Bob provides an API to easily query and interface with well known databases. A Bob database contains information about the organization of the files, functions to query information such as the data which might be used for training a model, but it usually does not contain the data itself (except for some toy examples). Most of the databases are stored in a sqlite file, whereas the smallest ones can be stored as filelists.

As databases usually contain thousands of files, and as verification protocols often require to store information about pairs of files, the size of such databases can become very large. For this reason, we have decided to externalize many of them in Satellite Packages.

Iris Flower Data Set

The Iris flower data set or Fisher’s Iris data set is a multivariate data set introduced by Sir Ronald Aylmer Fisher (1936) as an example of discriminant analysis. The dataset consists of 50 samples from three species of Iris flowers (Iris setosa, Iris virginica and Iris versicolor). Four features were measured from each sample, they are the length and the width of sepal and petal, in centimeters.

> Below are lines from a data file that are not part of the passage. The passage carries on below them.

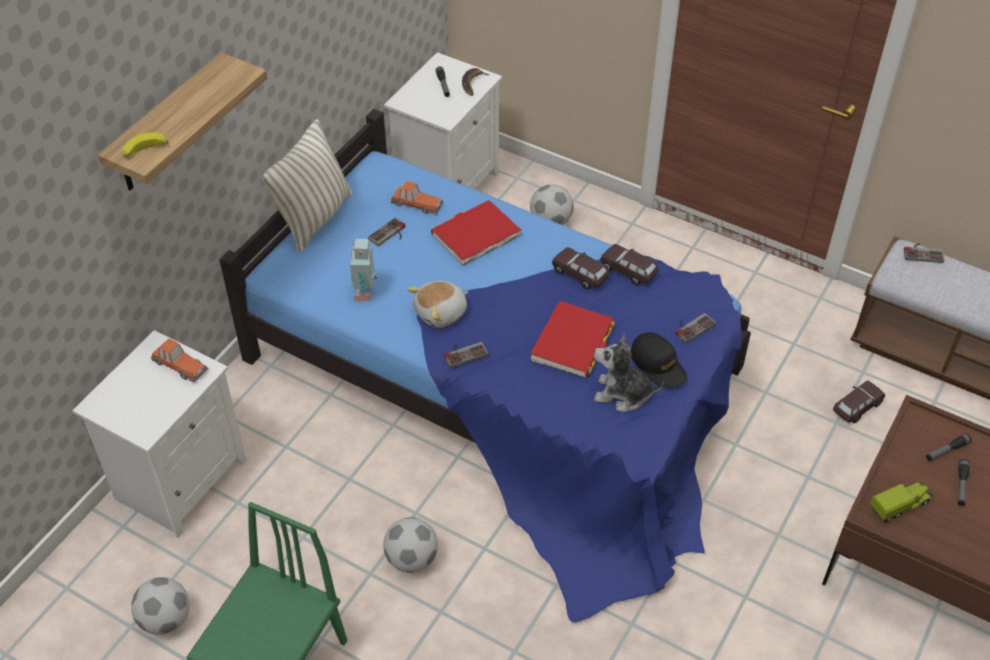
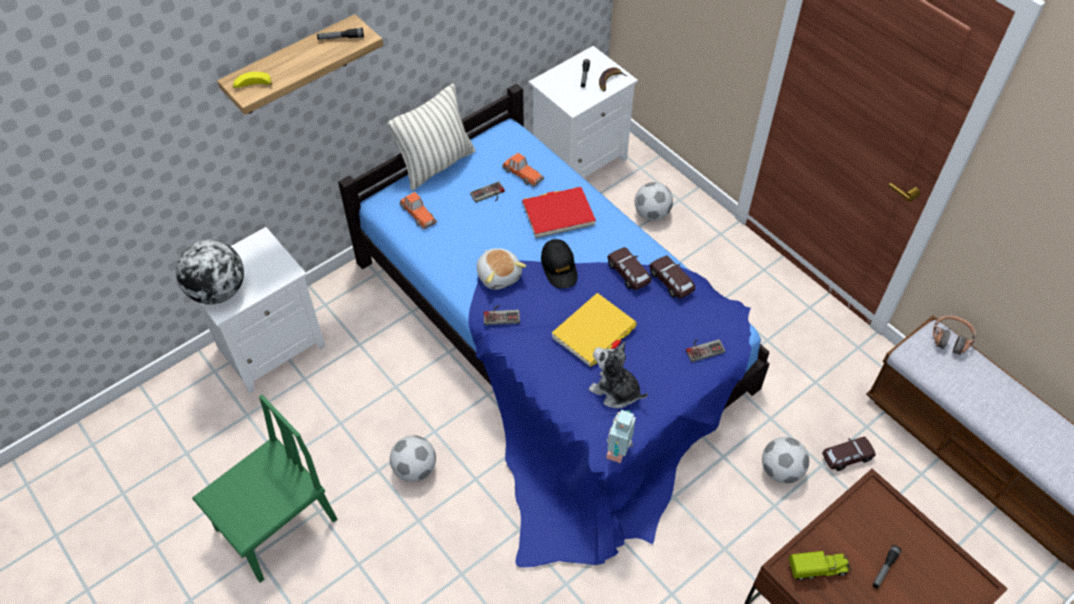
camera: 20 degrees right, 5 degrees up
(131, 414) = (218, 291): none -> globe
(166, 619) = (213, 456): football -> football (781, 470)
(179, 365) = (271, 261): toy car -> toy car (418, 214)
(365, 292) = (447, 239): toy robot -> toy robot (619, 451)
(441, 313) = (499, 275): plush toy -> plush toy turned 105 degrees counterclockwise
(572, 342) = (594, 332): red book -> yellow book
(658, 365) = (657, 374): black cap -> black cap (559, 268)
(923, 252) = (951, 339): game controller -> headphones
(946, 451) = (886, 532): flashlight -> flashlight (341, 38)

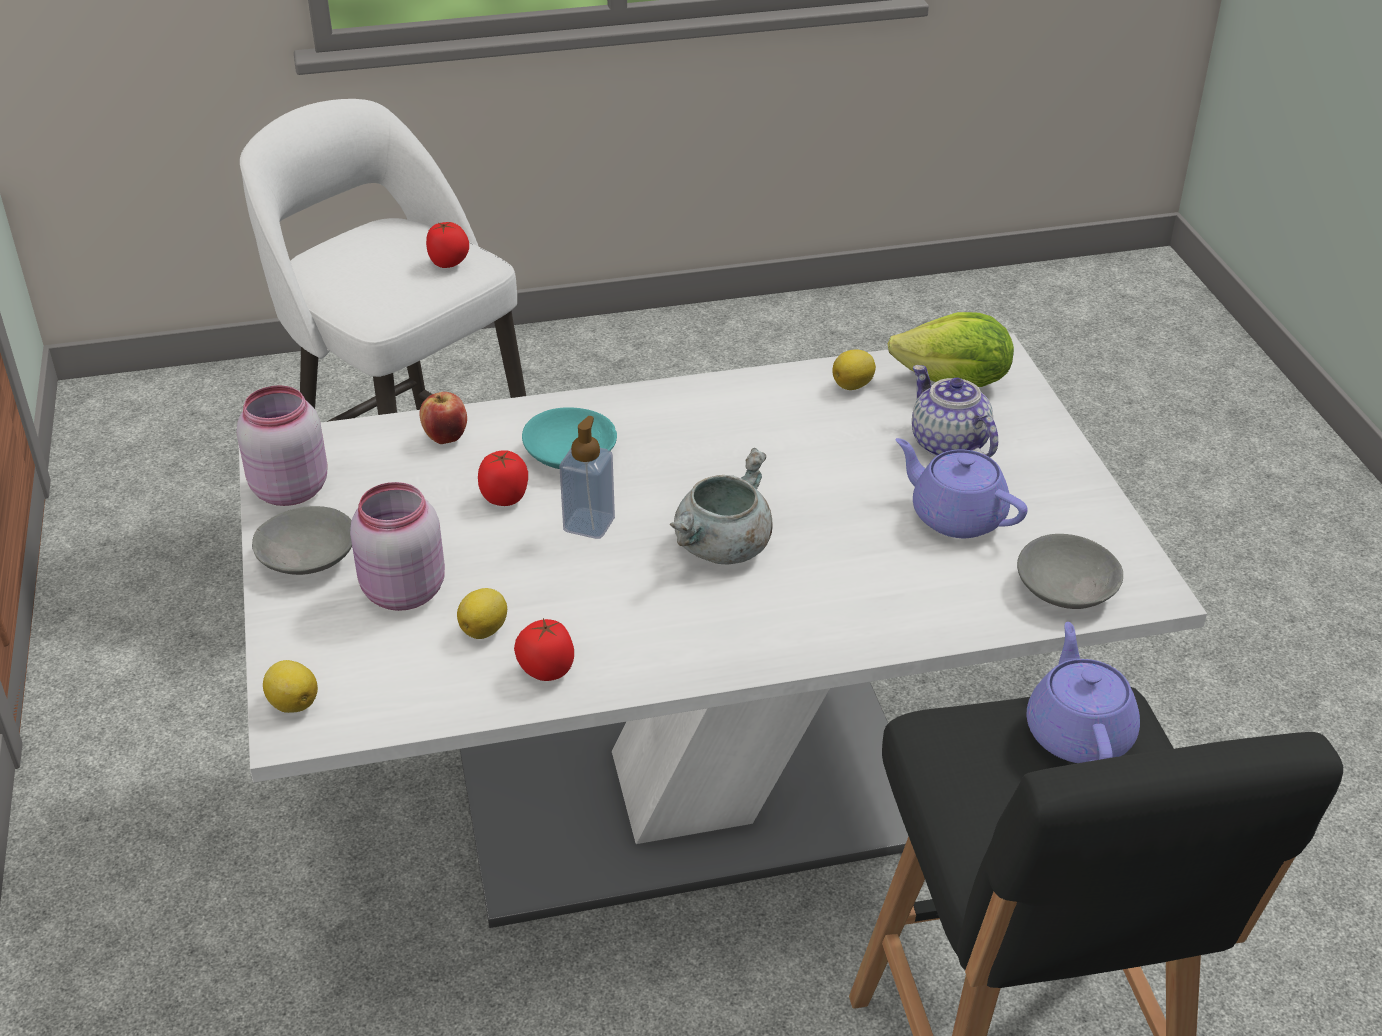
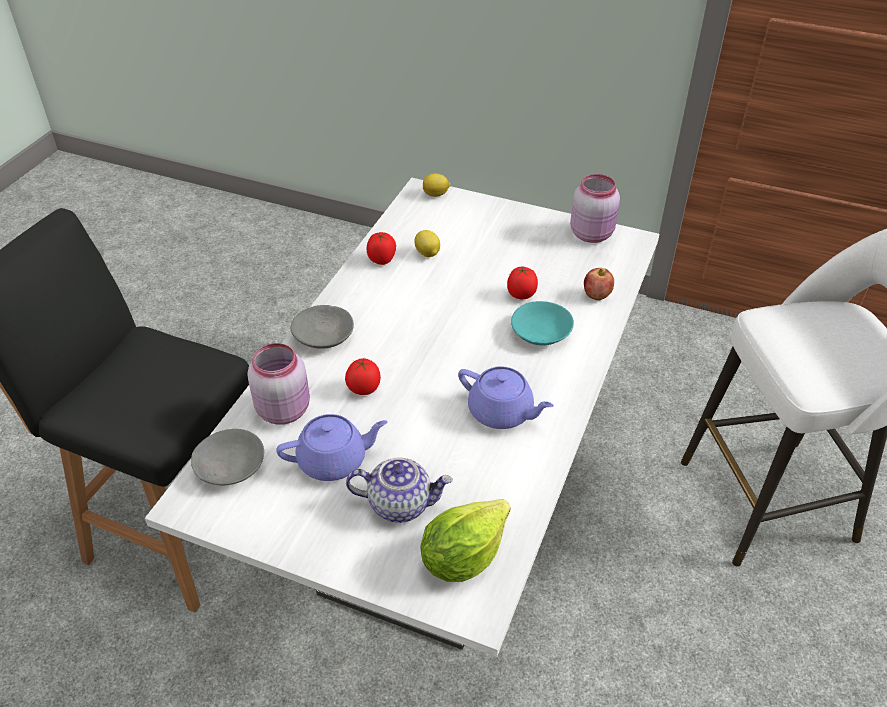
camera: 125 degrees right, 5 degrees up
(306, 557) = (531, 223): grey bowl -> grey bowl (324, 336)
(401, 592) = (478, 240): pink jar -> pink jar (284, 409)
(449, 263) = (814, 368): tomato -> tomato (363, 389)
(589, 524) = (472, 314): soap dispenser -> none
(722, 548) = (405, 350): grey cooking pot -> none
(853, 385) = (506, 496): lemon -> none
(1078, 732) = (153, 406): purple teapot -> purple teapot (502, 412)

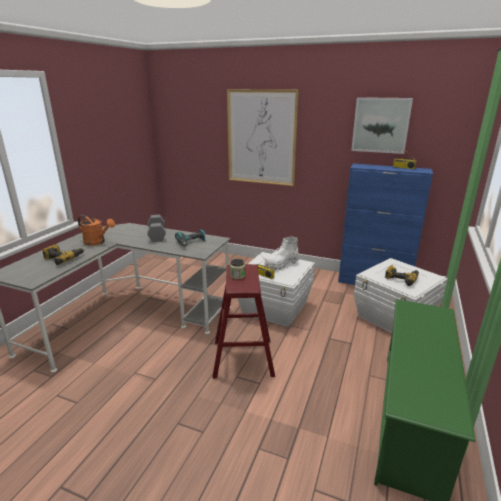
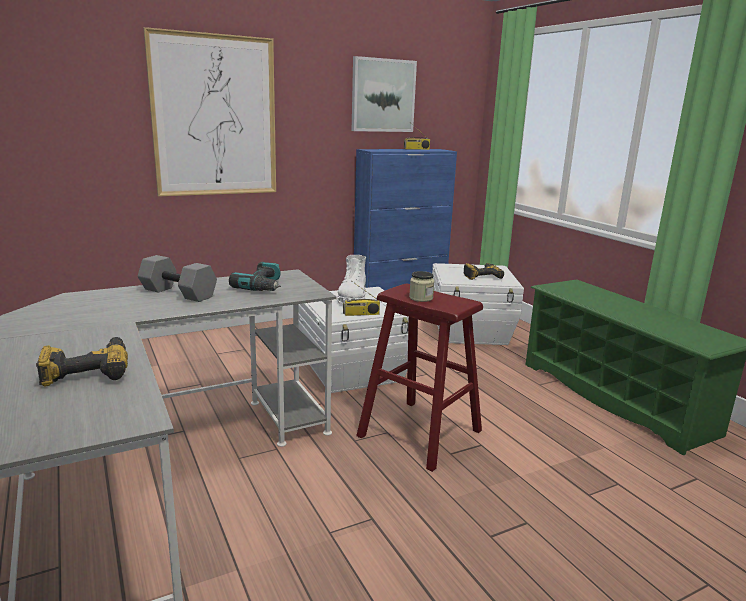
camera: 50 degrees left, 5 degrees down
(97, 242) = (87, 331): orange watering can -> none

As this data set is quite small and used for testing purpose, it is directly integrated into Bob, which provides both ways to access the data, as well as the data itself (feature vectors of length four for various samples of the three species).

A description of the feature vector can be obtained using the attribute bob.db.iris.names.

>>> descriptor_labels = bob.db.iris.names
>>> descriptor_labels
['Sepal Length', 'Sepal Width', 'Petal Length', 'Petal Width']

The data (feature vectors) can be retrieved using the bob.db.iris.data() function. This returns a 3-key dictionary, with 3 numpy.ndarray as values, one for each of the three species of Iris flowers.

>>> data = bob.db.iris.data()
>>> type(data['setosa'])
<type 'numpy.ndarray'>
>>> data['setosa'].shape
(50, 4)
>>> data.keys()
['setosa', 'versicolor', 'virginica']

Each numpy.ndarray consists of 50 feature vectors of length four.

The database also contains statistics about the feature vectors, which can be obtained using the bob.db.iris.stats dictionary. A description of these statistics is provided by bob.db.iris.stat_names.